Возникает вопрос: что в таком дроблении плохого? Почему его результаты так часто не удовлетворяют автора? Разве Щербаков не говорит сам, что даже отдельные звуки при этом получаются волшебными? Да и не эти ли звуки, частицы гармонии, в произведениях искусства пленяют наш поэтический и музыкальный слух? Задача любого поэта, следовательно, в том и состоит, чтобы из таких частиц, волшебных звуков создать не музыку сфер, но, по крайней мере, ее отголоски, блики («всем от того витража по осколку...» — «Волк»). Сама же музыка сфер, всеобъемлющая гармония выходит за рамки поэтической задачи. Она относится к задаче скорее мистической, ибо подразумевает момент встречи человека с Богом.

Образ такой встречи, на мой взгляд, можно найти в уже упомянутой нами песне Щербакова «То, что хотел бы я высказать…».

Вслед за первой строфой, где автор делится невозможностью выразить то, что переживает или осознает (здесь не хочется употреблять слишком простое «чувствует»), приводятся взгляды различных гипотетических персонажей на проблему. У «кого-то» невыразимое ассоциируется с «контурами некоего совершенства». У самого же автора оно вызывает следующие ассоциации:

Мне же мерещится нечто нелепое: новый наряд короля,
К чучелу чудища не подошедшие зубы, хребет, плавник,
Темный аккорд вне тональности, вязкое «до, фа-диез, ля»,
В муках разбитую мастером вазу склеивающий ученик...

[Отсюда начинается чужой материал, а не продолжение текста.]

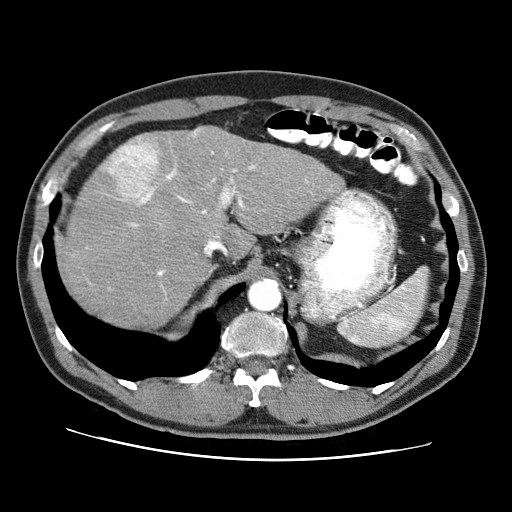
Contrast-enhanced abdominal CT (liver protocol), one axial slice; position 52 of 71 along the scan axis; reconstruction kernel STANDARD; soft-tissue window (W 400 / L 40 HU); 2.5 mm slice thickness; 512 × 512 image matrix, field of view 360 × 360 mm. From the clinical record (not read from this slice): diagnosis: hepatocellular carcinoma (patient treated with transarterial chemoembolisation; whether this scan precedes or follows treatment is not stated here); TNM stage (as recorded): Stage-II; Child-Pugh class: A; tumour size: 4.6 cm.
Structures marked on this image (semi-automatically segmented with operator editing):
- abdominal aorta: bounding box [x1, y1, x2, y2] px = [250, 281, 279, 310]
- liver parenchyma outside the tumour (the mass and vessels are separate outlines, so this box may not span the whole liver): [60, 126, 342, 326]
- mass: [108, 142, 158, 200]
- portal vein: [132, 131, 254, 276]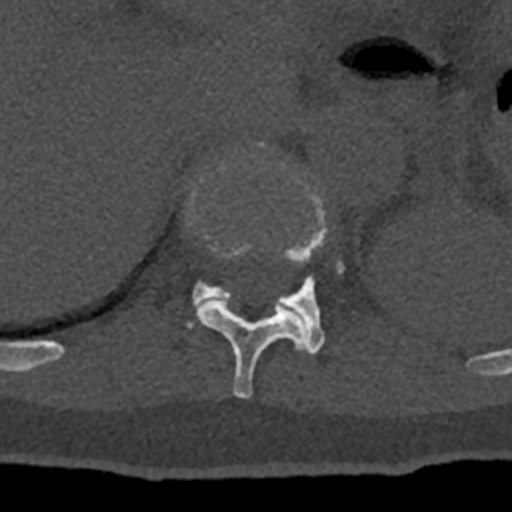
CT including the spine, one axial slice; slice 526 of 797 in the series (ordered by position); reconstruction kernel Br40s/3; bone window (W 1800 / L 400 HU); 0.5 mm slice thickness; 512 × 512 image matrix. Patient: male, 74 years. Case-level facts recorded for this patient, not image findings: primary cancer: renal.
Annotated regions visible in this slice (semi-automatic segmentation, software-assisted and operator-edited):
- T11 vertebra: bounding box <190,142,307,398> (left, top, right, bottom; pixels)
- T12 vertebra: <187,163,344,354>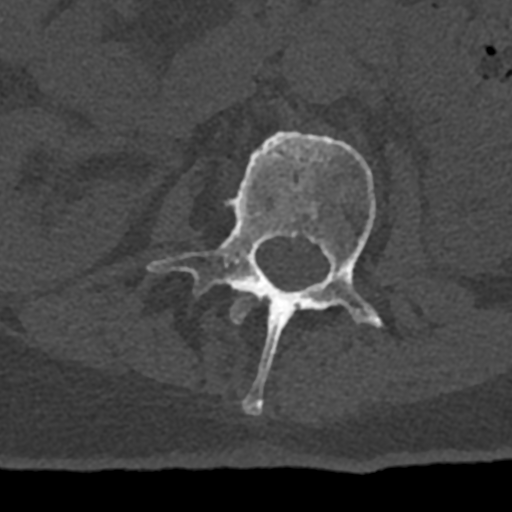
CT including the spine, one axial slice; position 381 of 797 along the scan axis; reconstruction kernel Br40s/3; bone window (W 1800 / L 400 HU); 0.5 mm slice thickness; 512 × 512 image matrix, field of view 160 × 160 mm. Patient: male, 74 years. Case-level facts recorded for this patient, not image findings: primary cancer: renal; vertebrae with lytic lesions (as recorded): T10, L1, L2, L3, L4, L5.
Outlined on this slice (semi-automatically segmented with operator editing):
- L1 vertebra: bounding box [x1, y1, x2, y2] px = [230, 291, 250, 323]
- L2 vertebra: [147, 131, 383, 415]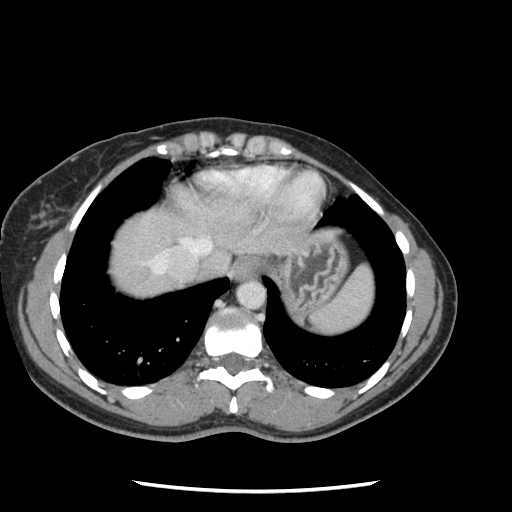
Contrast-enhanced abdominal CT, one axial slice. Position 110 of 134 along the scan axis. 120 kVp. Intravenous contrast given. Soft-tissue window (W 400 / L 40 HU). 2.5 mm slice thickness. 512 × 512 image matrix, field of view 330 × 330 mm. From the clinical record (not read from this slice): patient: male, age 73 years at operation; diagnosis: colorectal cancer liver metastases, imaged before liver resection; multiple liver metastases: yes; largest metastasis: 3.4 cm; disease in both lobes: yes.
Annotated regions visible in this slice (expert manual segmentation):
- hepatic veins: box from (x=150, y=238) to (x=212, y=274) px
- liver: (x=111, y=208)–(x=199, y=296)
- planned liver remnant (the part of the liver to remain after resection): (x=112, y=208)–(x=194, y=287)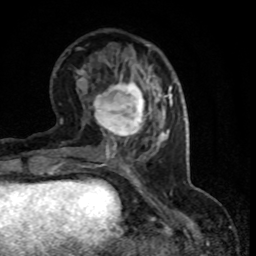
Breast MRI (dynamic contrast-enhanced), one axial slice. Slice 30 of 80 in the series (ordered by position). Cropped to one breast. Dynamic contrast-enhanced series, time point 2 of 8 at this slice position (early post-contrast). 1.5 T. TE 4.2 ms, TR 7.1 ms. 2 mm slice thickness. 256 × 256 image matrix. Female patient.
Outlined on this slice (semi-automatic segmentation, software-assisted and operator-edited):
- enhancing-tissue mask used for the functional tumour volume (all voxels passing the contrast-enhancement thresholds inside the analysis volume; usually the tumour): box from (x=90, y=74) to (x=152, y=145) px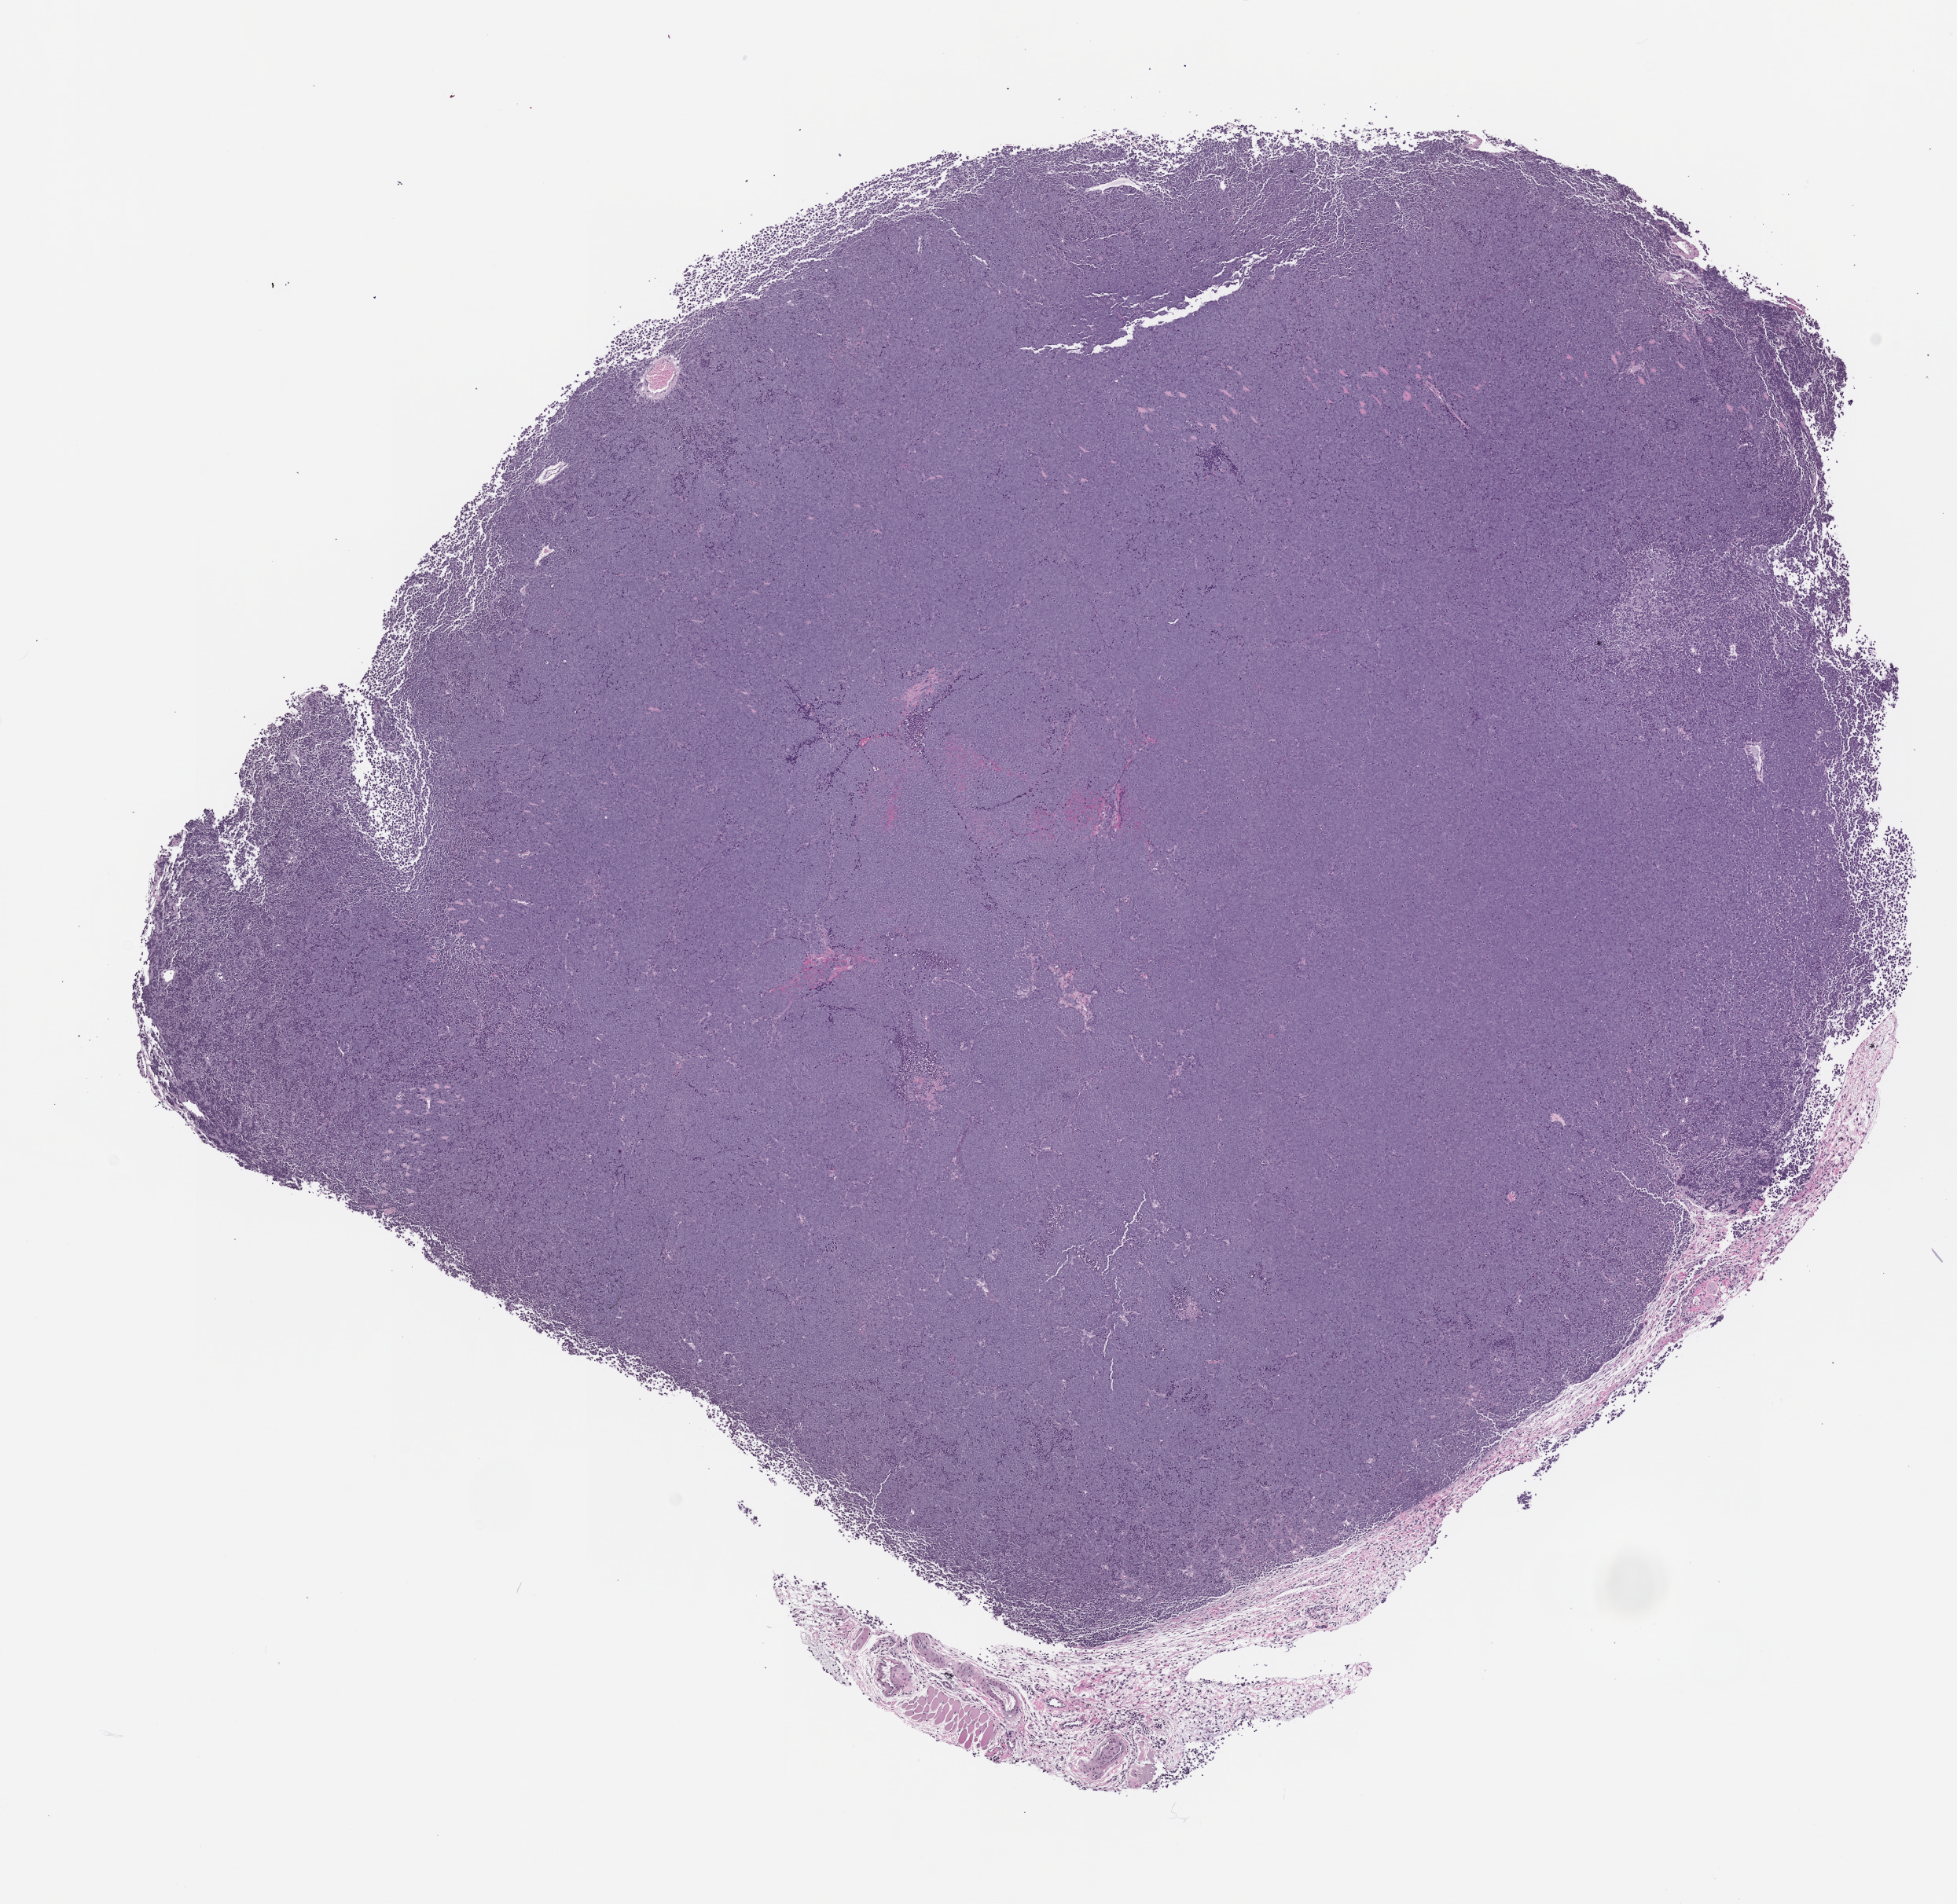
Whole-slide image, haematoxylin and eosin: patient-derived xenograft (human tumor grown in a mouse) — whole scanned area (about 10.0 x 9.7 mm) shown as a low-resolution overview. FFPE section. Originating tumor site category: endocrine.
Originating patient diagnosis: Merkel Cell Carcinoma.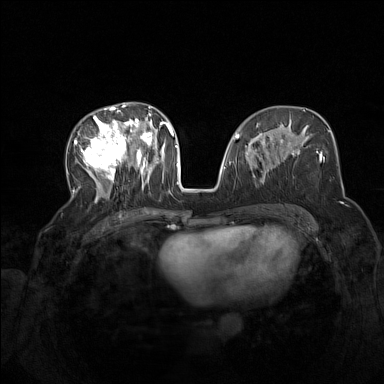
Breast MRI (dynamic contrast-enhanced), one axial slice. Position 71 of 160 along the scan axis. Dynamic contrast-enhanced series, time point 2 of 7 at this slice position (early post-contrast). 1.5 T. TE 1.8 ms, TR 5 ms. 1 mm slice thickness. 384 × 384 image matrix, field of view 340 × 340 mm. Female patient.
Annotated regions visible in this slice (semi-automatically segmented with operator editing):
- enhancing-tissue mask used for the functional tumour volume (all voxels passing the contrast-enhancement thresholds inside the analysis volume; usually the tumour): box from (x=73, y=104) to (x=165, y=203) px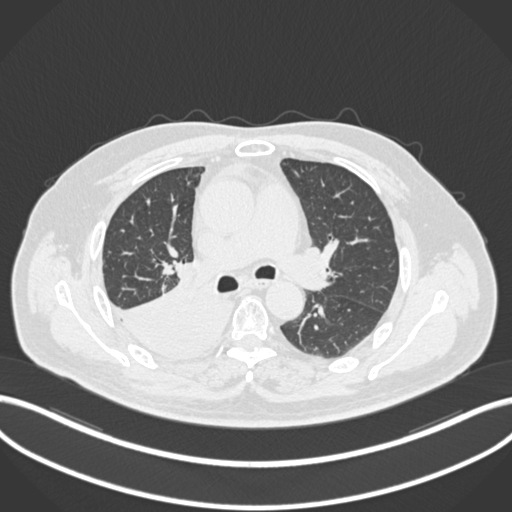
Chest CT, one axial slice; reconstruction kernel B30f; lung window (W 1500 / L -600 HU); 512 × 512 image matrix, field of view 400 × 400 mm. Patient: male, 68 years. Case-level facts recorded for this patient, not image findings: clinical TNM (as recorded): T2a N0 M0.
Annotated regions visible in this slice (bounding box drawn by a radiologist):
- lung tumour (recorded histology: adenocarcinoma): bounding box [x1, y1, x2, y2] px = [108, 287, 234, 357]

Итак, мастер, разбитая ваза и ученик. Ваза, как можно предположить — тот самый высший смысл, первоначальная гармония, которую поэту никак не удается воссоздать. Мастер — Творец этой гармонии во вселенском масштабе. Все вопросы здесь экзистенциальны. Может ли ученик, даже если он лучший из земных поэтов, склеить «вазу», однажды разбитую Самим Творцом? Под силу ли это кому-нибудь, кроме небесного Мастера? Если не под силу, тогда имеет ли смысл «склеивание»? Один из возможных ответов — да, имеет. В том случае, конечно, если этот процесс направлен не на полное воссоздание первоначального «изделия» (в этой сфере любые человеческие усилия — от лукавого; фраза «может, все-таки взлетишь» в «Другом обращении к герою» — насмешка), а на понимание замысла Мастера. Понимание того, каким было творение вначале и почему Творец «в муках» разбил вазу. Здесь затрагивается ни много, ни мало — проблема появления зла в мире. Зла, из-за которого весь земной шар «замедляет движение». Что уж говорить о невыразимом, этом частном случае глобального «замедления»!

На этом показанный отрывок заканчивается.